Start of INPUT FOR THIS TASK
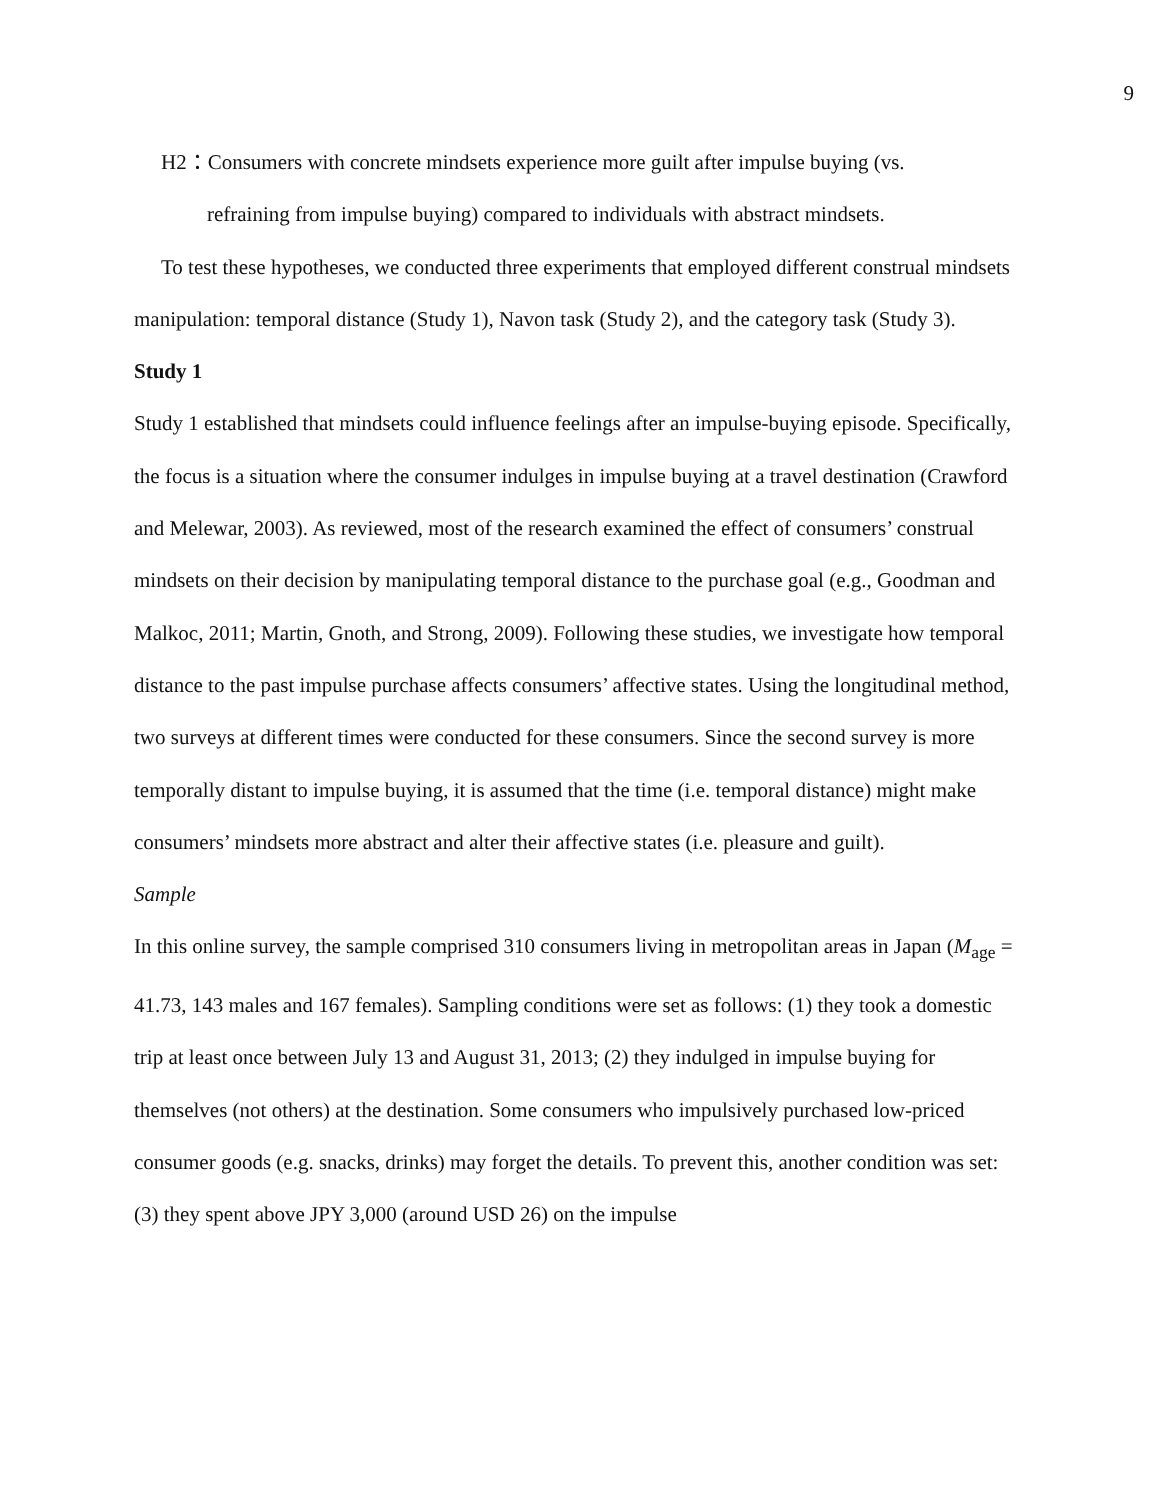9
H2：Consumers with concrete mindsets experience more guilt after impulse buying (vs.
refraining from impulse buying) compared to individuals with abstract mindsets.
To test these hypotheses, we conducted three experiments that employed different construal mindsets manipulation: temporal distance (Study 1), Navon task (Study 2), and the category task (Study 3).
Study 1
Study 1 established that mindsets could influence feelings after an impulse-buying episode. Specifically, the focus is a situation where the consumer indulges in impulse buying at a travel destination (Crawford and Melewar, 2003). As reviewed, most of the research examined the effect of consumers’ construal mindsets on their decision by manipulating temporal distance to the purchase goal (e.g., Goodman and Malkoc, 2011; Martin, Gnoth, and Strong, 2009). Following these studies, we investigate how temporal distance to the past impulse purchase affects consumers’ affective states. Using the longitudinal method, two surveys at different times were conducted for these consumers. Since the second survey is more temporally distant to impulse buying, it is assumed that the time (i.e. temporal distance) might make consumers’ mindsets more abstract and alter their affective states (i.e. pleasure and guilt).
Sample
In this online survey, the sample comprised 310 consumers living in metropolitan areas in Japan (M<sub>age</sub> = 41.73, 143 males and 167 females). Sampling conditions were set as follows: (1) they took a domestic trip at least once between July 13 and August 31, 2013; (2) they indulged in impulse buying for themselves (not others) at the destination. Some consumers who impulsively purchased low-priced consumer goods (e.g. snacks, drinks) may forget the details. To prevent this, another condition was set: (3) they spent above JPY 3,000 (around USD 26) on the impulse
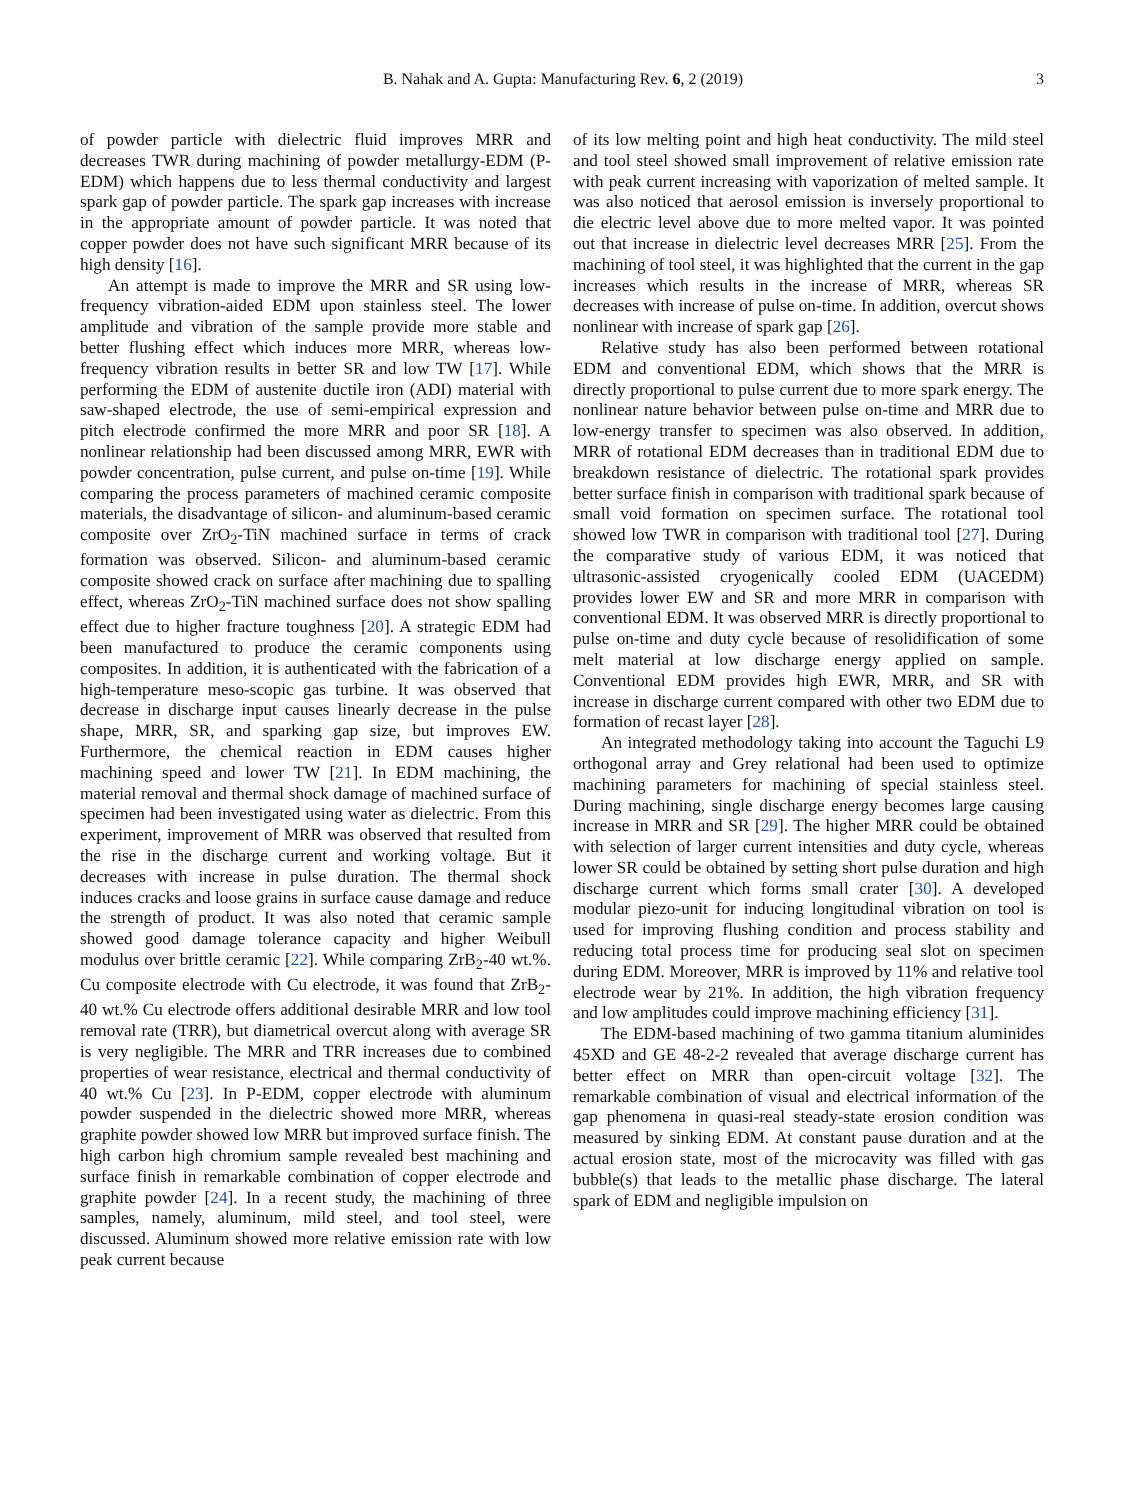B. Nahak and A. Gupta: Manufacturing Rev. 6, 2 (2019) 3
of powder particle with dielectric fluid improves MRR and decreases TWR during machining of powder metallurgy-EDM (P-EDM) which happens due to less thermal conductivity and largest spark gap of powder particle. The spark gap increases with increase in the appropriate amount of powder particle. It was noted that copper powder does not have such significant MRR because of its high density [16].
An attempt is made to improve the MRR and SR using low-frequency vibration-aided EDM upon stainless steel. The lower amplitude and vibration of the sample provide more stable and better flushing effect which induces more MRR, whereas low-frequency vibration results in better SR and low TW [17]. While performing the EDM of austenite ductile iron (ADI) material with saw-shaped electrode, the use of semi-empirical expression and pitch electrode confirmed the more MRR and poor SR [18]. A nonlinear relationship had been discussed among MRR, EWR with powder concentration, pulse current, and pulse on-time [19]. While comparing the process parameters of machined ceramic composite materials, the disadvantage of silicon- and aluminum-based ceramic composite over ZrO<sub>2</sub>-TiN machined surface in terms of crack formation was observed. Silicon- and aluminum-based ceramic composite showed crack on surface after machining due to spalling effect, whereas ZrO<sub>2</sub>-TiN machined surface does not show spalling effect due to higher fracture toughness [20]. A strategic EDM had been manufactured to produce the ceramic components using composites. In addition, it is authenticated with the fabrication of a high-temperature meso-scopic gas turbine. It was observed that decrease in discharge input causes linearly decrease in the pulse shape, MRR, SR, and sparking gap size, but improves EW. Furthermore, the chemical reaction in EDM causes higher machining speed and lower TW [21]. In EDM machining, the material removal and thermal shock damage of machined surface of specimen had been investigated using water as dielectric. From this experiment, improvement of MRR was observed that resulted from the rise in the discharge current and working voltage. But it decreases with increase in pulse duration. The thermal shock induces cracks and loose grains in surface cause damage and reduce the strength of product. It was also noted that ceramic sample showed good damage tolerance capacity and higher Weibull modulus over brittle ceramic [22]. While comparing ZrB<sub>2</sub>-40 wt.%. Cu composite electrode with Cu electrode, it was found that ZrB<sub>2</sub>-40 wt.% Cu electrode offers additional desirable MRR and low tool removal rate (TRR), but diametrical overcut along with average SR is very negligible. The MRR and TRR increases due to combined properties of wear resistance, electrical and thermal conductivity of 40 wt.% Cu [23]. In P-EDM, copper electrode with aluminum powder suspended in the dielectric showed more MRR, whereas graphite powder showed low MRR but improved surface finish. The high carbon high chromium sample revealed best machining and surface finish in remarkable combination of copper electrode and graphite powder [24]. In a recent study, the machining of three samples, namely, aluminum, mild steel, and tool steel, were discussed. Aluminum showed more relative emission rate with low peak current because
of its low melting point and high heat conductivity. The mild steel and tool steel showed small improvement of relative emission rate with peak current increasing with vaporization of melted sample. It was also noticed that aerosol emission is inversely proportional to die electric level above due to more melted vapor. It was pointed out that increase in dielectric level decreases MRR [25]. From the machining of tool steel, it was highlighted that the current in the gap increases which results in the increase of MRR, whereas SR decreases with increase of pulse on-time. In addition, overcut shows nonlinear with increase of spark gap [26].
Relative study has also been performed between rotational EDM and conventional EDM, which shows that the MRR is directly proportional to pulse current due to more spark energy. The nonlinear nature behavior between pulse on-time and MRR due to low-energy transfer to specimen was also observed. In addition, MRR of rotational EDM decreases than in traditional EDM due to breakdown resistance of dielectric. The rotational spark provides better surface finish in comparison with traditional spark because of small void formation on specimen surface. The rotational tool showed low TWR in comparison with traditional tool [27]. During the comparative study of various EDM, it was noticed that ultrasonic-assisted cryogenically cooled EDM (UACEDM) provides lower EW and SR and more MRR in comparison with conventional EDM. It was observed MRR is directly proportional to pulse on-time and duty cycle because of resolidification of some melt material at low discharge energy applied on sample. Conventional EDM provides high EWR, MRR, and SR with increase in discharge current compared with other two EDM due to formation of recast layer [28].
An integrated methodology taking into account the Taguchi L9 orthogonal array and Grey relational had been used to optimize machining parameters for machining of special stainless steel. During machining, single discharge energy becomes large causing increase in MRR and SR [29]. The higher MRR could be obtained with selection of larger current intensities and duty cycle, whereas lower SR could be obtained by setting short pulse duration and high discharge current which forms small crater [30]. A developed modular piezo-unit for inducing longitudinal vibration on tool is used for improving flushing condition and process stability and reducing total process time for producing seal slot on specimen during EDM. Moreover, MRR is improved by 11% and relative tool electrode wear by 21%. In addition, the high vibration frequency and low amplitudes could improve machining efficiency [31].
The EDM-based machining of two gamma titanium aluminides 45XD and GE 48-2-2 revealed that average discharge current has better effect on MRR than open-circuit voltage [32]. The remarkable combination of visual and electrical information of the gap phenomena in quasi-real steady-state erosion condition was measured by sinking EDM. At constant pause duration and at the actual erosion state, most of the microcavity was filled with gas bubble(s) that leads to the metallic phase discharge. The lateral spark of EDM and negligible impulsion on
End of INPUT FOR THIS TASK
ASSIGNMENT:
Reproduce each record above by retyping it exactly; omit all images.

OUTPUT OF THE EXERCISE:
9
H2：Consumers with concrete mindsets experience more guilt after impulse buying (vs.
refraining from impulse buying) compared to individuals with abstract mindsets.
To test these hypotheses, we conducted three experiments that employed different construal mindsets manipulation: temporal distance (Study 1), Navon task (Study 2), and the category task (Study 3).
Study 1
Study 1 established that mindsets could influence feelings after an impulse-buying episode. Specifically, the focus is a situation where the consumer indulges in impulse buying at a travel destination (Crawford and Melewar, 2003). As reviewed, most of the research examined the effect of consumers’ construal mindsets on their decision by manipulating temporal distance to the purchase goal (e.g., Goodman and Malkoc, 2011; Martin, Gnoth, and Strong, 2009). Following these studies, we investigate how temporal distance to the past impulse purchase affects consumers’ affective states. Using the longitudinal method, two surveys at different times were conducted for these consumers. Since the second survey is more temporally distant to impulse buying, it is assumed that the time (i.e. temporal distance) might make consumers’ mindsets more abstract and alter their affective states (i.e. pleasure and guilt).
Sample
In this online survey, the sample comprised 310 consumers living in metropolitan areas in Japan (M<sub>age</sub> = 41.73, 143 males and 167 females). Sampling conditions were set as follows: (1) they took a domestic trip at least once between July 13 and August 31, 2013; (2) they indulged in impulse buying for themselves (not others) at the destination. Some consumers who impulsively purchased low-priced consumer goods (e.g. snacks, drinks) may forget the details. To prevent this, another condition was set: (3) they spent above JPY 3,000 (around USD 26) on the impulse
B. Nahak and A. Gupta: Manufacturing Rev. 6, 2 (2019) 3
of powder particle with dielectric fluid improves MRR and decreases TWR during machining of powder metallurgy-EDM (P-EDM) which happens due to less thermal conductivity and largest spark gap of powder particle. The spark gap increases with increase in the appropriate amount of powder particle. It was noted that copper powder does not have such significant MRR because of its high density [16].
An attempt is made to improve the MRR and SR using low-frequency vibration-aided EDM upon stainless steel. The lower amplitude and vibration of the sample provide more stable and better flushing effect which induces more MRR, whereas low-frequency vibration results in better SR and low TW [17]. While performing the EDM of austenite ductile iron (ADI) material with saw-shaped electrode, the use of semi-empirical expression and pitch electrode confirmed the more MRR and poor SR [18]. A nonlinear relationship had been discussed among MRR, EWR with powder concentration, pulse current, and pulse on-time [19]. While comparing the process parameters of machined ceramic composite materials, the disadvantage of silicon- and aluminum-based ceramic composite over ZrO<sub>2</sub>-TiN machined surface in terms of crack formation was observed. Silicon- and aluminum-based ceramic composite showed crack on surface after machining due to spalling effect, whereas ZrO<sub>2</sub>-TiN machined surface does not show spalling effect due to higher fracture toughness [20]. A strategic EDM had been manufactured to produce the ceramic components using composites. In addition, it is authenticated with the fabrication of a high-temperature meso-scopic gas turbine. It was observed that decrease in discharge input causes linearly decrease in the pulse shape, MRR, SR, and sparking gap size, but improves EW. Furthermore, the chemical reaction in EDM causes higher machining speed and lower TW [21]. In EDM machining, the material removal and thermal shock damage of machined surface of specimen had been investigated using water as dielectric. From this experiment, improvement of MRR was observed that resulted from the rise in the discharge current and working voltage. But it decreases with increase in pulse duration. The thermal shock induces cracks and loose grains in surface cause damage and reduce the strength of product. It was also noted that ceramic sample showed good damage tolerance capacity and higher Weibull modulus over brittle ceramic [22]. While comparing ZrB<sub>2</sub>-40 wt.%. Cu composite electrode with Cu electrode, it was found that ZrB<sub>2</sub>-40 wt.% Cu electrode offers additional desirable MRR and low tool removal rate (TRR), but diametrical overcut along with average SR is very negligible. The MRR and TRR increases due to combined properties of wear resistance, electrical and thermal conductivity of 40 wt.% Cu [23]. In P-EDM, copper electrode with aluminum powder suspended in the dielectric showed more MRR, whereas graphite powder showed low MRR but improved surface finish. The high carbon high chromium sample revealed best machining and surface finish in remarkable combination of copper electrode and graphite powder [24]. In a recent study, the machining of three samples, namely, aluminum, mild steel, and tool steel, were discussed. Aluminum showed more relative emission rate with low peak current because
of its low melting point and high heat conductivity. The mild steel and tool steel showed small improvement of relative emission rate with peak current increasing with vaporization of melted sample. It was also noticed that aerosol emission is inversely proportional to die electric level above due to more melted vapor. It was pointed out that increase in dielectric level decreases MRR [25]. From the machining of tool steel, it was highlighted that the current in the gap increases which results in the increase of MRR, whereas SR decreases with increase of pulse on-time. In addition, overcut shows nonlinear with increase of spark gap [26].
Relative study has also been performed between rotational EDM and conventional EDM, which shows that the MRR is directly proportional to pulse current due to more spark energy. The nonlinear nature behavior between pulse on-time and MRR due to low-energy transfer to specimen was also observed. In addition, MRR of rotational EDM decreases than in traditional EDM due to breakdown resistance of dielectric. The rotational spark provides better surface finish in comparison with traditional spark because of small void formation on specimen surface. The rotational tool showed low TWR in comparison with traditional tool [27]. During the comparative study of various EDM, it was noticed that ultrasonic-assisted cryogenically cooled EDM (UACEDM) provides lower EW and SR and more MRR in comparison with conventional EDM. It was observed MRR is directly proportional to pulse on-time and duty cycle because of resolidification of some melt material at low discharge energy applied on sample. Conventional EDM provides high EWR, MRR, and SR with increase in discharge current compared with other two EDM due to formation of recast layer [28].
An integrated methodology taking into account the Taguchi L9 orthogonal array and Grey relational had been used to optimize machining parameters for machining of special stainless steel. During machining, single discharge energy becomes large causing increase in MRR and SR [29]. The higher MRR could be obtained with selection of larger current intensities and duty cycle, whereas lower SR could be obtained by setting short pulse duration and high discharge current which forms small crater [30]. A developed modular piezo-unit for inducing longitudinal vibration on tool is used for improving flushing condition and process stability and reducing total process time for producing seal slot on specimen during EDM. Moreover, MRR is improved by 11% and relative tool electrode wear by 21%. In addition, the high vibration frequency and low amplitudes could improve machining efficiency [31].
The EDM-based machining of two gamma titanium aluminides 45XD and GE 48-2-2 revealed that average discharge current has better effect on MRR than open-circuit voltage [32]. The remarkable combination of visual and electrical information of the gap phenomena in quasi-real steady-state erosion condition was measured by sinking EDM. At constant pause duration and at the actual erosion state, most of the microcavity was filled with gas bubble(s) that leads to the metallic phase discharge. The lateral spark of EDM and negligible impulsion on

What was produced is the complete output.